> [MATERIAL FOR THE TASK]:
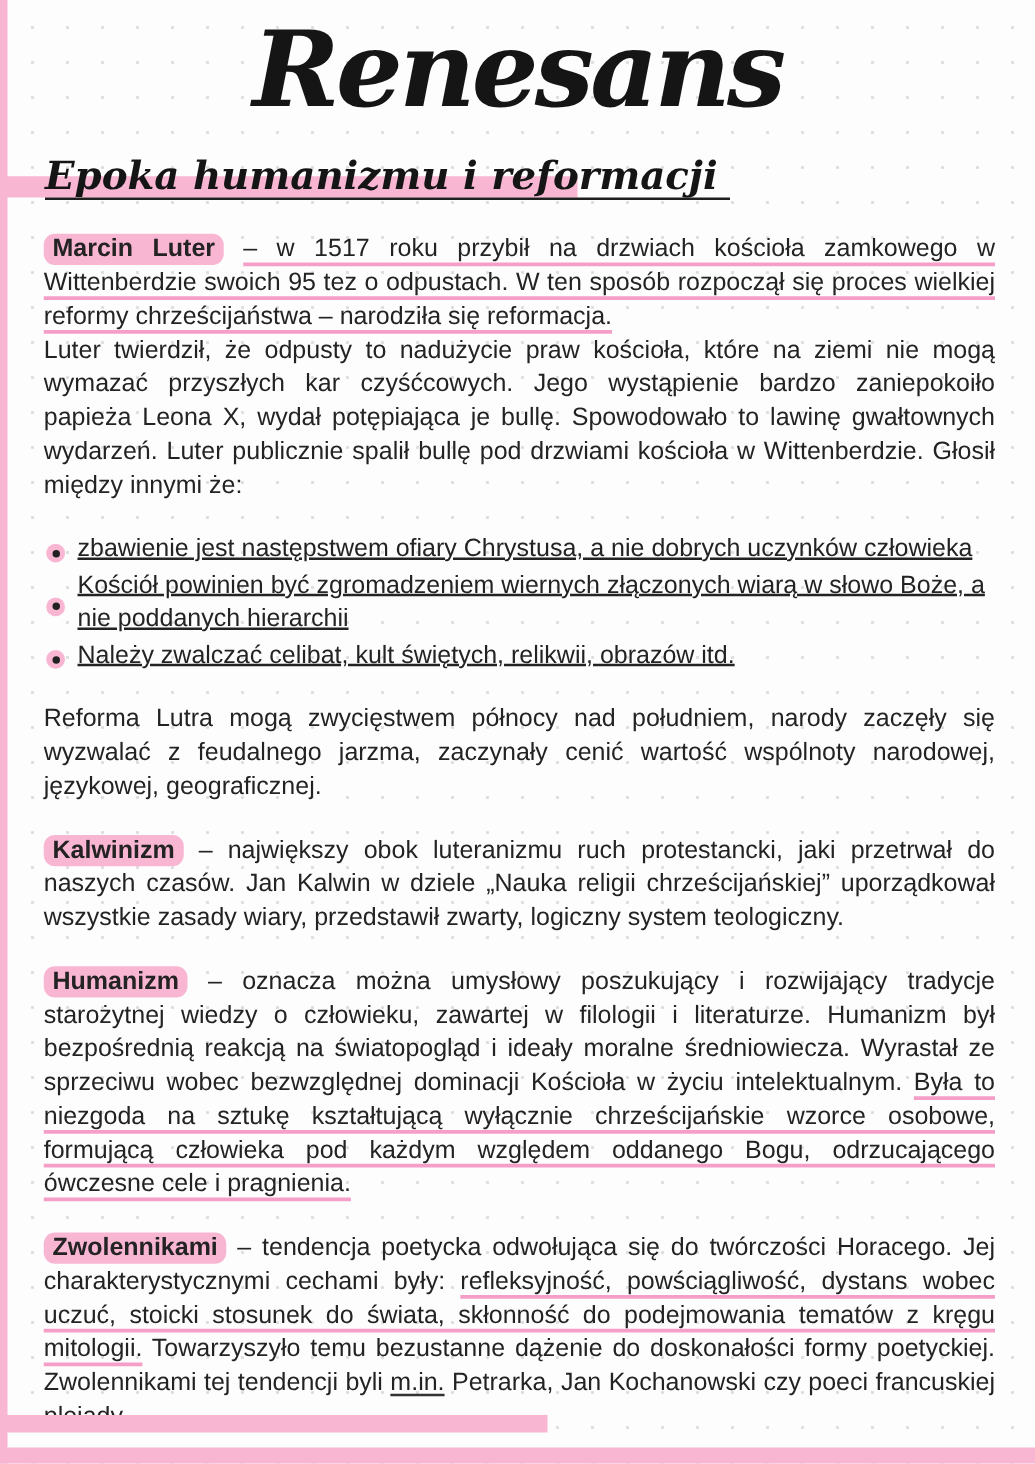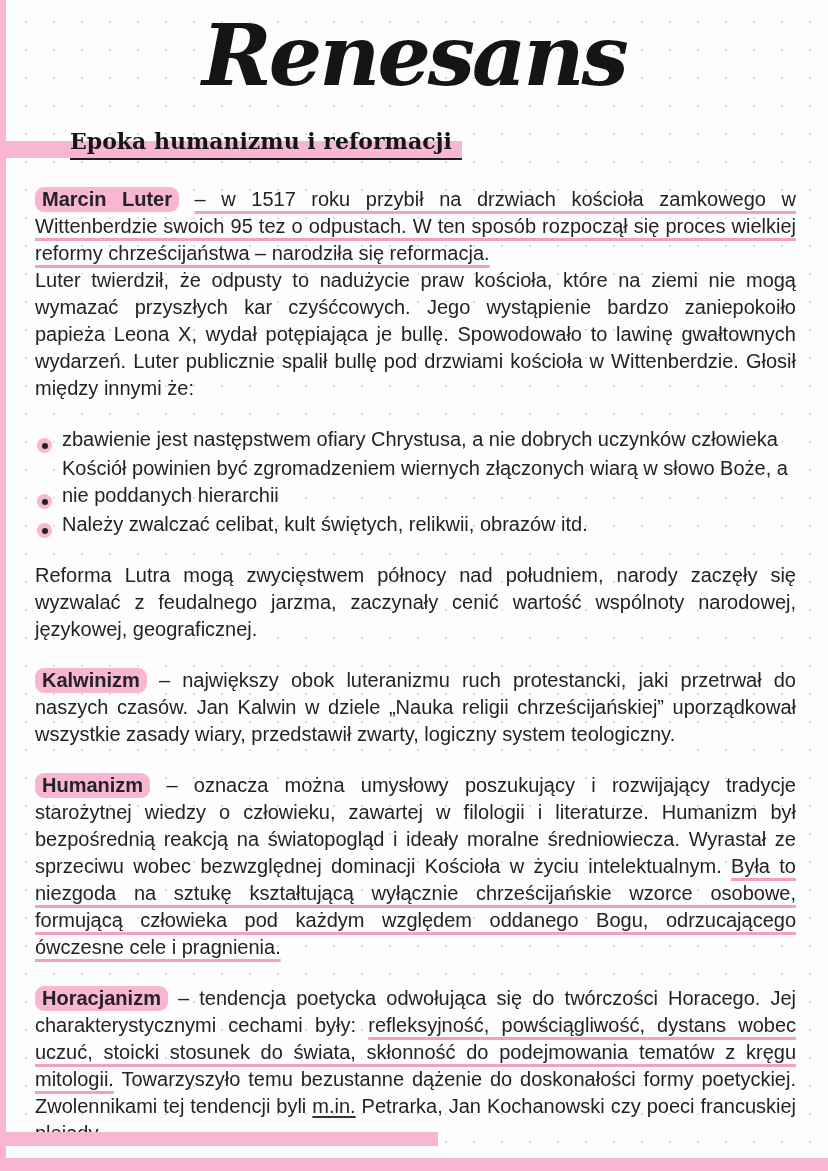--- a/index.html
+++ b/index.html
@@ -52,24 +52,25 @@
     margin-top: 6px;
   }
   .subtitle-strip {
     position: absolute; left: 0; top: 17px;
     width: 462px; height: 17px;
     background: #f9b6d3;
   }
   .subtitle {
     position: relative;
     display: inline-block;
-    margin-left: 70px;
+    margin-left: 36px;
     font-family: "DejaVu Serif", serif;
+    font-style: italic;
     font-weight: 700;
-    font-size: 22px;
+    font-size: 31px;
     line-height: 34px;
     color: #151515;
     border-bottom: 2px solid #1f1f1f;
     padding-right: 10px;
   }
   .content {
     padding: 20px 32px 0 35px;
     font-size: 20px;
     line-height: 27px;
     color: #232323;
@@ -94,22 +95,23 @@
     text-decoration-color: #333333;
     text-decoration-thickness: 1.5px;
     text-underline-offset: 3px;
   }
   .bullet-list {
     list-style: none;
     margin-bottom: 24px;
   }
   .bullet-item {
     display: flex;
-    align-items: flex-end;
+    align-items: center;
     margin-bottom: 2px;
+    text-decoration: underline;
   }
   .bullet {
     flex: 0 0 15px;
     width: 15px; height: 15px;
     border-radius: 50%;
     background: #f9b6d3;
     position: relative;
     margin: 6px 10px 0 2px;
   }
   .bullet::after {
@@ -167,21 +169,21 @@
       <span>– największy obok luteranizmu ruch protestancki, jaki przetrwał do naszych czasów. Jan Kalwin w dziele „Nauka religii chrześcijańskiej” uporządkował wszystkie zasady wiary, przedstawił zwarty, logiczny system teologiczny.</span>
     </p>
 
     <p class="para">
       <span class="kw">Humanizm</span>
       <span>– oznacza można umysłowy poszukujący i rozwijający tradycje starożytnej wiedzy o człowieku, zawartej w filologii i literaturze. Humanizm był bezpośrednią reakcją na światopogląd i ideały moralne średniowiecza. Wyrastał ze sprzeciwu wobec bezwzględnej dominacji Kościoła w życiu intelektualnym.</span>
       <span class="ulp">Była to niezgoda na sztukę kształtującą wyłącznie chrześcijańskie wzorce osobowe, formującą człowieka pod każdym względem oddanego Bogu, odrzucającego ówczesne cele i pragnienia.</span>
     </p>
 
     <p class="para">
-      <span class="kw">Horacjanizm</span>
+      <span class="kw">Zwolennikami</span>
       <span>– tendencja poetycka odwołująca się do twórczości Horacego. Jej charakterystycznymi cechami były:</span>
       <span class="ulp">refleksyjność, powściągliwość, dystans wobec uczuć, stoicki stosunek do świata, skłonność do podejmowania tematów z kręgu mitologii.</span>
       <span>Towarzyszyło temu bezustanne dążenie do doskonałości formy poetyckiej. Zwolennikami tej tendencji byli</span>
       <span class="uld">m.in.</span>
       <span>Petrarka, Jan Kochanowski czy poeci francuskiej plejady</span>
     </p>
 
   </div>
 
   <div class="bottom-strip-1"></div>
--
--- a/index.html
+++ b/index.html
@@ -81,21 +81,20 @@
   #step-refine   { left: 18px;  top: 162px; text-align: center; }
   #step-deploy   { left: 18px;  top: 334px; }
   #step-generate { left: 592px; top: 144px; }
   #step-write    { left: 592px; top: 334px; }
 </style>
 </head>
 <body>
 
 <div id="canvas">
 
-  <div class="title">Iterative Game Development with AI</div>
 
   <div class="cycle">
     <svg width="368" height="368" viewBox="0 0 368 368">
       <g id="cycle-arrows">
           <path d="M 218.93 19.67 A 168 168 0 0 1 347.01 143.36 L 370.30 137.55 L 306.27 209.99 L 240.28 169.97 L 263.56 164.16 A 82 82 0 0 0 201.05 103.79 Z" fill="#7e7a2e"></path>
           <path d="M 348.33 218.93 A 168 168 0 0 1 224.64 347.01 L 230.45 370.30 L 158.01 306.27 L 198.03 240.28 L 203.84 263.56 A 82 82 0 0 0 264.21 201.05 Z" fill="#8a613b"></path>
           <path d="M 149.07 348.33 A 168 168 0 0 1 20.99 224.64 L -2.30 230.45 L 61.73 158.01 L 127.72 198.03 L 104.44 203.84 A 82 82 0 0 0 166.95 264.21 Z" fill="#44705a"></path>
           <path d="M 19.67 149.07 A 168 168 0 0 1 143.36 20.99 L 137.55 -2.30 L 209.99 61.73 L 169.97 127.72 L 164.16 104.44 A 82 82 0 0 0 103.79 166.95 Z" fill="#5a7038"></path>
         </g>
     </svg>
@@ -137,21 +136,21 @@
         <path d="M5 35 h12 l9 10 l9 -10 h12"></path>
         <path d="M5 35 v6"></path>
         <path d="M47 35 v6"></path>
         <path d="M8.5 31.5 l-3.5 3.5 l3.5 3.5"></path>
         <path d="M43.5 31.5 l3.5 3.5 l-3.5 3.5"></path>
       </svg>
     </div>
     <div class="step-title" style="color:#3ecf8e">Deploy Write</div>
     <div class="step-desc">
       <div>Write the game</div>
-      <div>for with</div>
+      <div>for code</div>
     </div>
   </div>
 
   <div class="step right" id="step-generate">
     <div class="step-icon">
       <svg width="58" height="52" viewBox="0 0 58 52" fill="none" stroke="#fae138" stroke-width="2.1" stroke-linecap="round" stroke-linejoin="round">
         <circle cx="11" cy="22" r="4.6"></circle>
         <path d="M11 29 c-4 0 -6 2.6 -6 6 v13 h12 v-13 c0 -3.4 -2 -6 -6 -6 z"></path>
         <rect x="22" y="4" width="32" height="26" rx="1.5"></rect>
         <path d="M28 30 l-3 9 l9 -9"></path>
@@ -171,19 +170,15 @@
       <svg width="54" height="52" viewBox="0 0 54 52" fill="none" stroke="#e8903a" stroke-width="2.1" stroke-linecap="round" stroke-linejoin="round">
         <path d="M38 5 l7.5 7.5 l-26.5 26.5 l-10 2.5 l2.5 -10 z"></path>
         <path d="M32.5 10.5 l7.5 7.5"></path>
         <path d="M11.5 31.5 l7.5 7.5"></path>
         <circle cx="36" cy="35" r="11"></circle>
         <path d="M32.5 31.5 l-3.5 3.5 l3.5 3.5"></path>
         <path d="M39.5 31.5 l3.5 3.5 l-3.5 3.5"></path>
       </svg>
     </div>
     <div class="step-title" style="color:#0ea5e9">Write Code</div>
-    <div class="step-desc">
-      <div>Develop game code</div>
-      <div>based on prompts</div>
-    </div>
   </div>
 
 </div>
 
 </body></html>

> [WHAT IS NEEDED]:
In the records, which lines use the word "align"? Report them.

> [WRITTEN SOLUTION]:
-    align-items: flex-end;
+    align-items: center;
   #step-refine   { left: 18px;  top: 162px; text-align: center; }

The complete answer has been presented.